Work to be completed: Where the listing below reaches the line containing "eginnt bald", start writing out lines exactly, and stop once the line containing "rstellung der Nutzungsprofile" has been written.

-- -- --

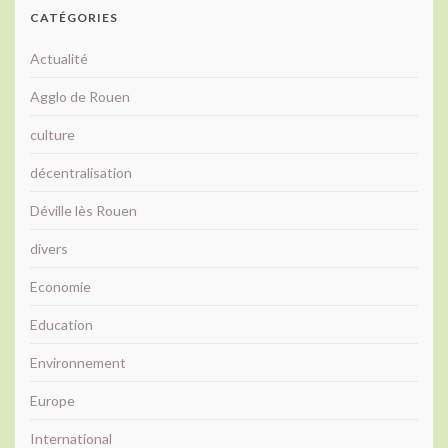
CATÉGORIES
Actualité
Agglo de Rouen
culture
décentralisation
Déville lès Rouen
divers
Economie
Education
Environnement
Europe
International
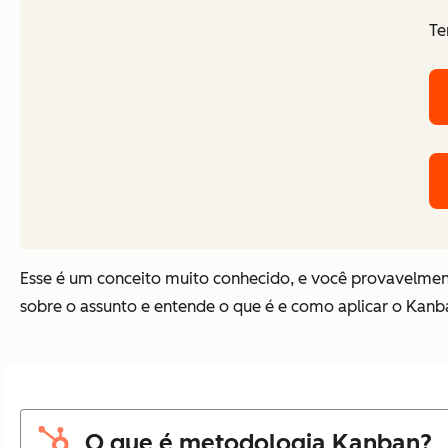
Te
Esse é um conceito muito conhecido, e você provavelmente
sobre o assunto e entende o que é e como aplicar o Kanban
O que é metodologia Kanban?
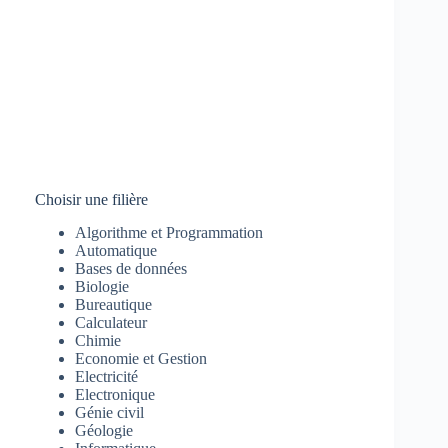
Choisir une filière
Algorithme et Programmation
Automatique
Bases de données
Biologie
Bureautique
Calculateur
Chimie
Economie et Gestion
Electricité
Electronique
Génie civil
Géologie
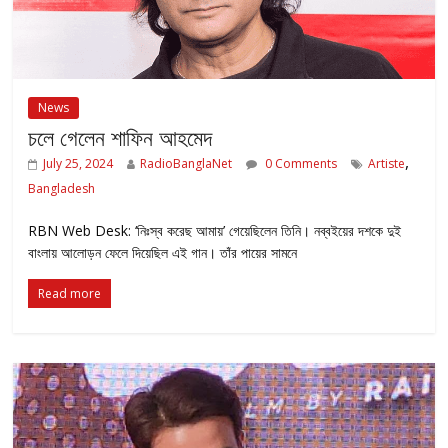
News
চলে গেলেন শাফিন আহমেদ
,
July 25, 2024
RadioBanglaNet
0 Comments
Artiste
Bangladesh
RBN Web Desk: ‘নিঃস্ব করেছ আমায়’ গেয়েছিলেন তিনি। নব্বইয়ের দশকে দুই
বাংলায় আলোড়ন ফেলে দিয়েছিল এই গান। তাঁর পায়ের সামনে
Read more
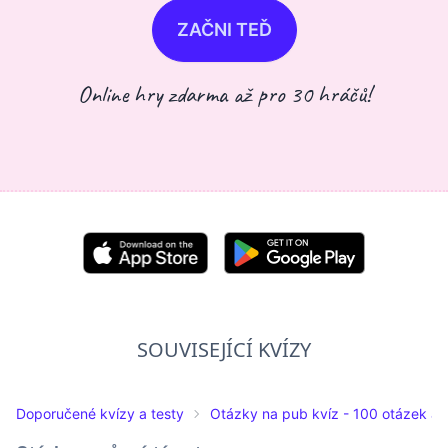
ZAČNI TEĎ
Online hry zdarma až pro 30 hráčů!
SOUVISEJÍCÍ KVÍZY
Doporučené kvízy a testy
Otázky na pub kvíz - 100 otázek a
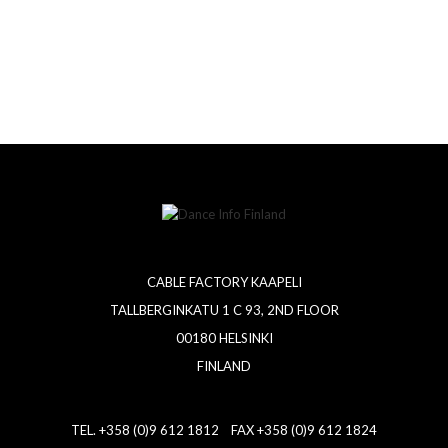
CABLE FACTORY KAAPELI
TALLBERGINKATU 1 C 93, 2ND FLOOR
00180 HELSINKI
FINLAND
TEL. +358 (0)9 612 1812 FAX +358 (0)9 612 1824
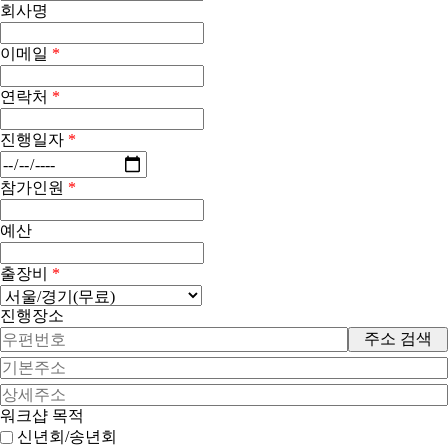
회사명
이메일
*
연락처
*
진행일자
*
참가인원
*
예산
출장비
*
진행장소
주소 검색
워크샵 목적
신년회/송년회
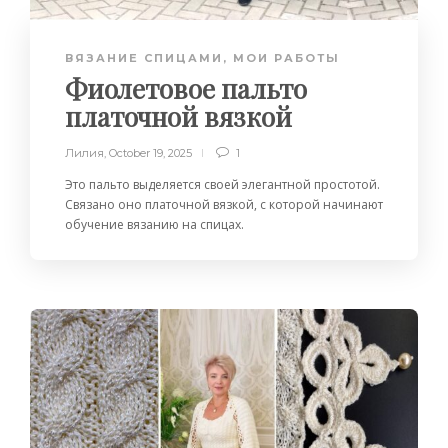
ВЯЗАНИЕ СПИЦАМИ
,
МОИ РАБОТЫ
Фиолетовое пальто
платочной вязкой
Лилия
,
October 19, 2025
1
Это пальто выделяется своей элегантной простотой.
Связано оно платочной вязкой, с которой начинают
обучение вязанию на спицах.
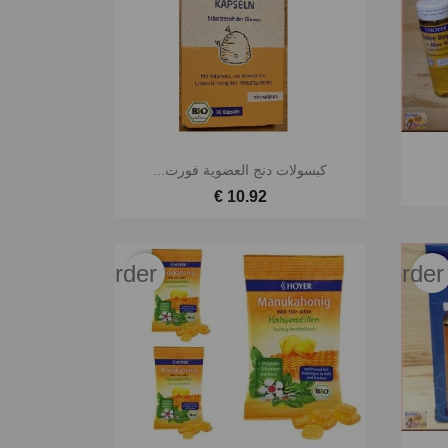

نظرة سريعة
كبسولات دنج العضوية فورت...
10.92 €
favorite_border
favorite_border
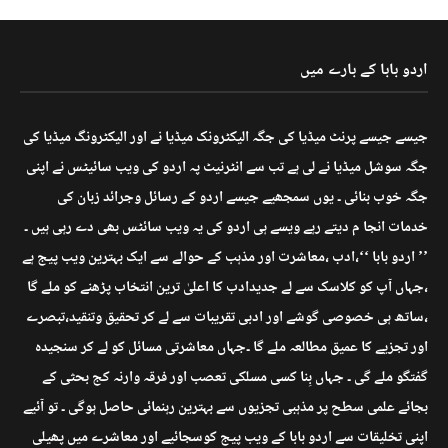
اردو بابا کے بارے میں
جیسے جیسے پرنٹ میڈیا کی جگہ الیکٹرونک میڈیا نے اور الیکٹرونگ میڈیا کی
جگہ سوشل میڈیا نے لی ہے تب سے انٹرنیٹ پہ اردو کی ویب سائیٹس نے اپنی
جگہ خوب بنائی ۔ یوں سمجھیے جیسے اردو کے رسائل وجرائد زبان کی
خدمات انجا م دیتے رہے ویسے ہی اردو کی یہ ویب سائٹس بھی دے رہی ہیں ۔
’’ اردو بابا ‘‘،ادب ،معاشرت اور مذہب کے حوالے سے ایک بہترین ویب پیج ہے
،جہاں آپ کو کلاسک سے لے جدیدادب کا اعلیٰ ترین انتخاب پڑھنے کو ملے گا
،ساتھ ہی خصوصی گوشے اور ادبی تقریبات سے لے کر تحقیق وتنقید،تبصرے
اور تجزیے کا عمیق مطالعہ ملے گا ۔جہاں معاشرتی مسائل کو لے کر سنجیدہ
گفتگو ملے گی ۔ جہاں بِنا کسی مسلکی تعصب اور فرقہ وارنہ کج بحثی کے
بجائے علمی سطح پر مذہبی تجزیوں سے بہترین رہنمائی حاصل ہوگی ۔ تو آئیے
اپنی تخلیقات سے اردو بابا کے ویب پیج کوسجائیے اور معاشرے میں پھیلی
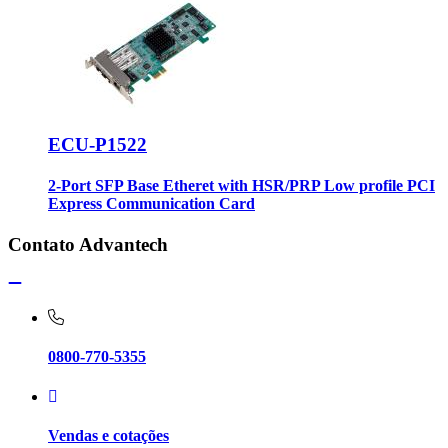
ECU-P1522
2-Port SFP Base Etheret with HSR/PRP Low profile PCI
Express Communication Card
Contato Advantech
0800-770-5355
Vendas e cotações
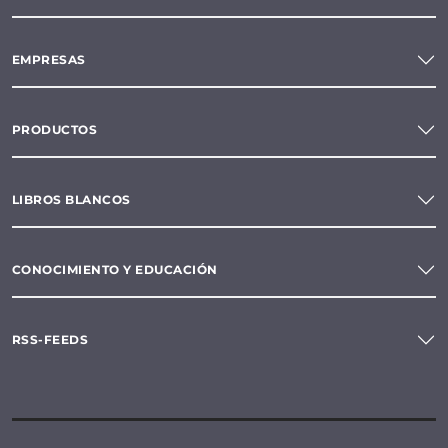
EMPRESAS
PRODUCTOS
LIBROS BLANCOS
CONOCIMIENTO Y EDUCACIÓN
RSS-FEEDS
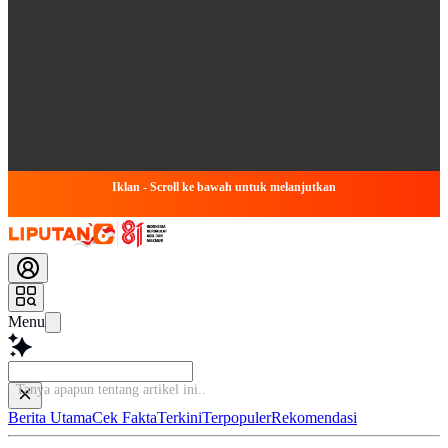
Iklan - Scroll ke bawah untuk melanjutkan
Menu
Tanya apapun tentang artikel ini...
Berita Utama
Cek Fakta
Terkini
Terpopuler
Rekomendasi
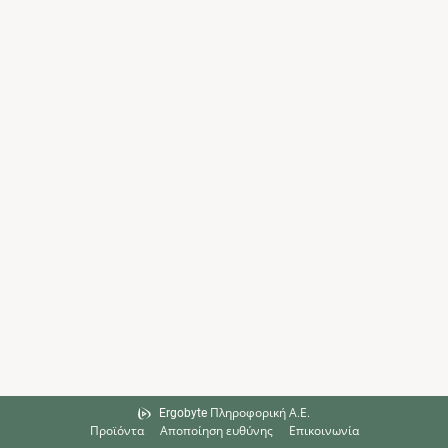
Ergobyte Πληροφορική Α.Ε.
Προϊόντα
Αποποίηση ευθύνης
Επικοινωνία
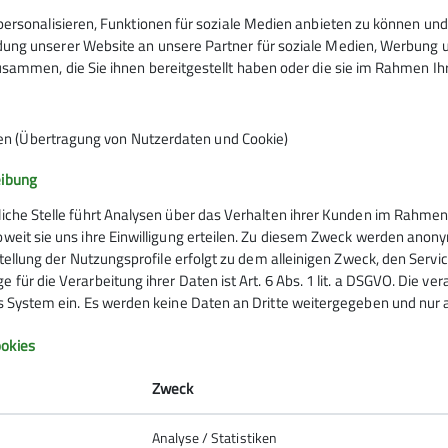
ersonalisieren, Funktionen für soziale Medien anbieten zu können und 
ng unserer Website an unsere Partner für soziale Medien, Werbung un
sammen, die Sie ihnen bereitgestellt haben oder die sie im Rahmen I
eginnt bald
en (Übertragung von Nutzerdaten und Cookie)
eibung
liche Stelle führt Analysen über das Verhalten ihrer Kunden im Rahmen
oweit sie uns ihre Einwilligung erteilen. Zu diesem Zweck werden anon
rstellung der Nutzungsprofile erfolgt zu dem alleinigen Zweck, den Servi
 für die Verarbeitung ihrer Daten ist Art. 6 Abs. 1 lit. a DSGVO. Die ve
es System ein. Es werden keine Daten an Dritte weitergegeben und nur a
n in der Sporthalle beginnt die Fitnessgymnastik erst 
okies
Zweck
Analyse / Statistiken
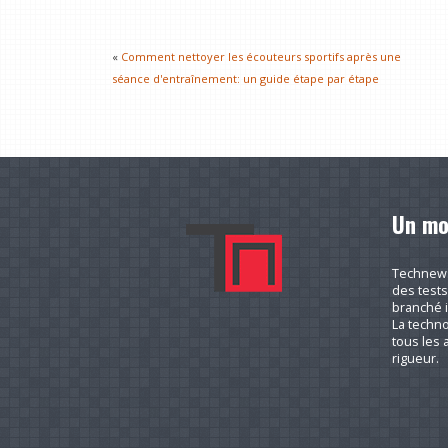
«
Comment nettoyer les écouteurs sportifs après une
séance d'entraînement: un guide étape par étape
Un mo
Technews.
des tests
branché i
La techno
tous les a
rigueur.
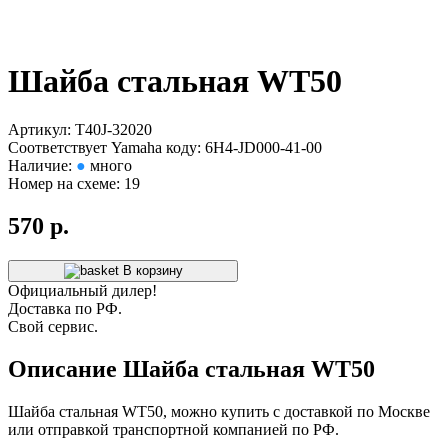
Шайба стальная WT50
Артикул: T40J-32020
Соответствует Yamaha коду: 6H4-JD000-41-00
Наличие:
●
много
Номер на схеме: 19
570 р.
В корзину
Официальный дилер!
Доставка по РФ.
Свой сервис.
Описание Шайба стальная WT50
Шайба стальная WT50, можно купить c доставкой по Москве
или отправкой транспортной компанией по РФ.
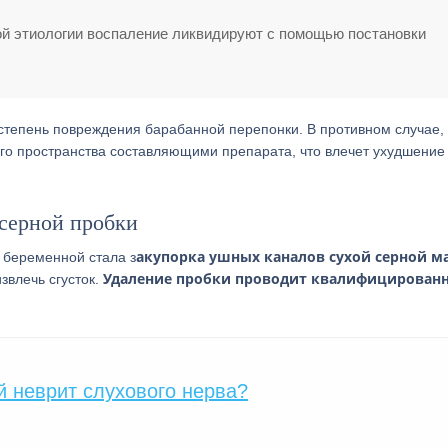
ой этиологии воспаление ликвидируют с помощью постановки
степень повреждения барабанной перепонки. В противном случае,
го пространства составляющими препарата, что влечет ухудшение 
 серной пробки
акупорка ушных каналов сухой серной м
 беременной стала з
Удаление пробки проводит квалифицирован
звлечь сгусток.
й неврит слухового нерва?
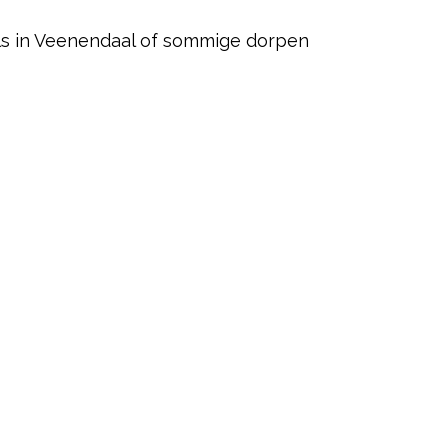
als in Veenendaal of sommige dorpen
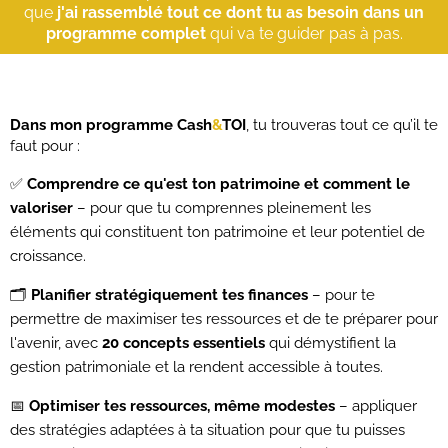
que
j'ai rassemblé tout ce dont tu as besoin dans un
programme complet
qui va te guider pas à pas.
Dans mon programme Cash
&
TOI
, tu trouveras tout ce qu’il te
faut pour :
✅
Comprendre ce qu'est ton patrimoine et comment le
valoriser
– pour que tu comprennes pleinement les
éléments qui constituent ton patrimoine et leur potentiel de
croissance.
🗂️
Planifier stratégiquement tes finances
– pour te
permettre de maximiser tes ressources et de te préparer pour
l'avenir, avec
20 concepts essentiels
qui démystifient la
gestion patrimoniale et la rendent accessible à toutes.
📅
Optimiser tes ressources, même modestes
– appliquer
des stratégies adaptées à ta situation pour que tu puisses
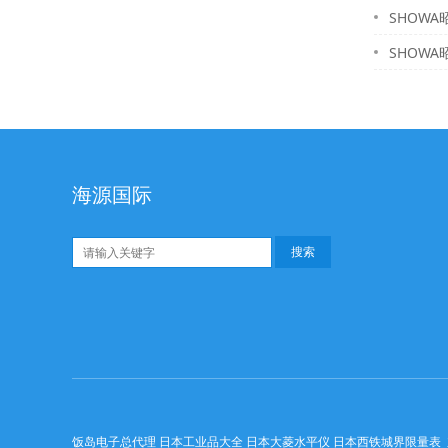
SHOWA昭和
SHOWA昭和
海源国际
饭岛电子总代理 日本工业品大全 日本大菱水平仪 日本西铁城界限量表 东京精密探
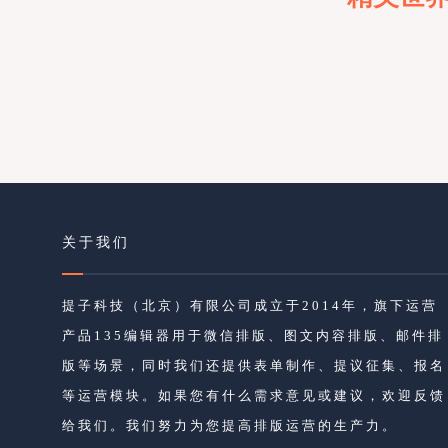
关于我们
提子科技（北京）有限公司成立于2014年，旗下运营
产品135编辑器用于微信排版、图文内容排版、邮件排
版等场景，同时我们还提供表单制作、提议征集、报名
等运营模块。如果您有什么需求意见或建议，欢迎反馈
给我们。我们努力为您提高排版运营的生产力。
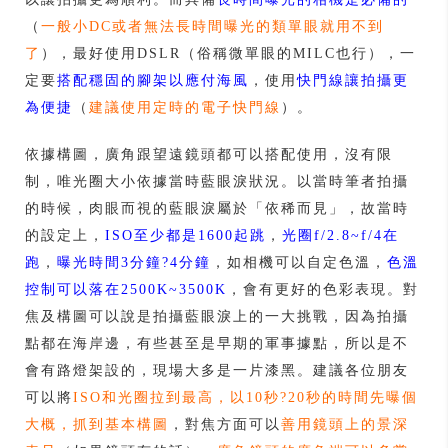
（
一般小DC或者無法長時間曝光的類單眼就用不到
了
），最好使用DSLR（俗稱微單眼的MILC也行），一
定要
搭配穩固的腳架以應付海風
，使用
快門線讓拍攝更
為便捷
（
建議使用定時的電子快門線
）。
依據構圖，廣角跟望遠鏡頭都可以搭配使用，沒有限
制，唯光圈大小依據當時藍眼淚狀況。以當時筆者拍攝
的時候，肉眼而視的藍眼淚屬於「依稀而見」，故當時
的設定上，
ISO至少都是1600起跳
，
光圈f/2.8~f/4在
跑
，
曝光時間3分鐘?4分鐘
，如相機可以自定色溫，
色溫
控制可以落在2500K~3500K
，會有更好的色彩表現。對
焦及構圖可以說是拍攝藍眼淚上的一大挑戰，因為拍攝
點都在海岸邊，有些甚至是早期的軍事據點，所以是不
會有路燈架設的，現場大多是一片漆黑。建議各位朋友
可以將
ISO和光圈拉到最高，以10秒?20秒的時間先曝個
大概，抓到基本構圖
，對焦方面可以
善用鏡頭上的景深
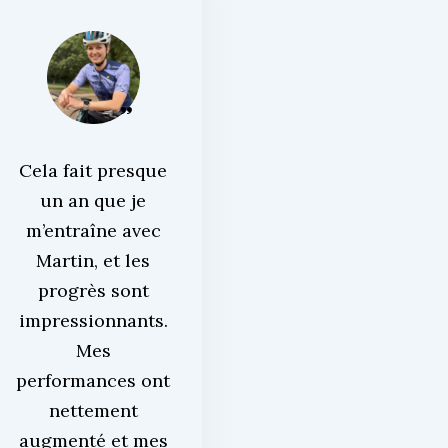
Cela fait presque
un an que je
m’entraîne avec
Martin, et les
progrès sont
impressionnants.
Mes
performances ont
nettement
augmenté et mes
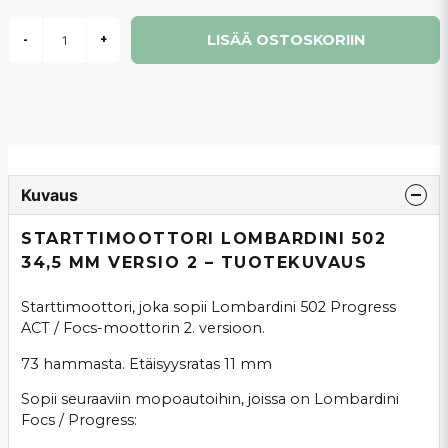
LISÄÄ OSTOSKORIIN
-
+
Kuvaus
STARTTIMOOTTORI LOMBARDINI 502
34,5 MM VERSIO 2 – TUOTEKUVAUS
Starttimoottori, joka sopii Lombardini 502 Progress
ACT / Focs-moottorin 2. versioon.
73 hammasta. Etäisyysratas 11 mm
Sopii seuraaviin mopoautoihin, joissa on Lombardini
Focs / Progress:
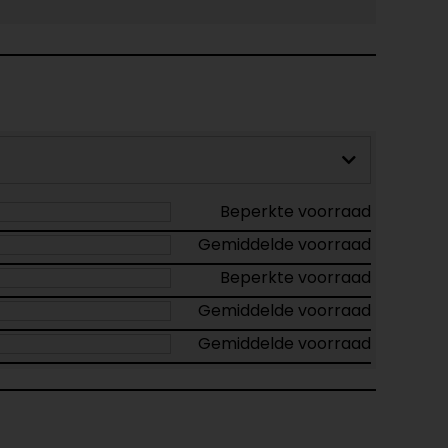
Beperkte voorraad
Gemiddelde voorraad
Beperkte voorraad
Gemiddelde voorraad
Gemiddelde voorraad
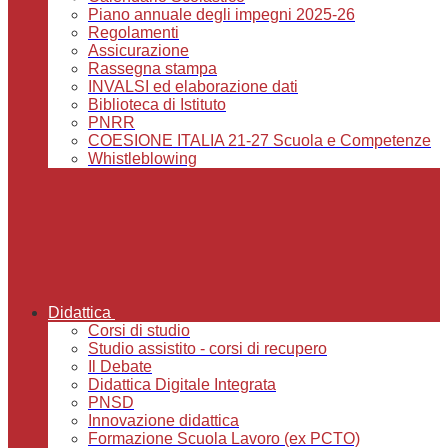
Piano annuale degli impegni 2025-26
Regolamenti
Assicurazione
Rassegna stampa
INVALSI ed elaborazione dati
Biblioteca di Istituto
PNRR
COESIONE ITALIA 21-27 Scuola e Competenze
Whistleblowing
Didattica
Corsi di studio
Studio assistito - corsi di recupero
Il Debate
Didattica Digitale Integrata
PNSD
Innovazione didattica
Formazione Scuola Lavoro (ex PCTO)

-- -- --

Answer to this problem:
eginnt bald
en (Übertragung von Nutzerdaten und Cookie)
eibung
liche Stelle führt Analysen über das Verhalten ihrer Kunden im Rahmen
oweit sie uns ihre Einwilligung erteilen. Zu diesem Zweck werden anon
rstellung der Nutzungsprofile erfolgt zu dem alleinigen Zweck, den Servi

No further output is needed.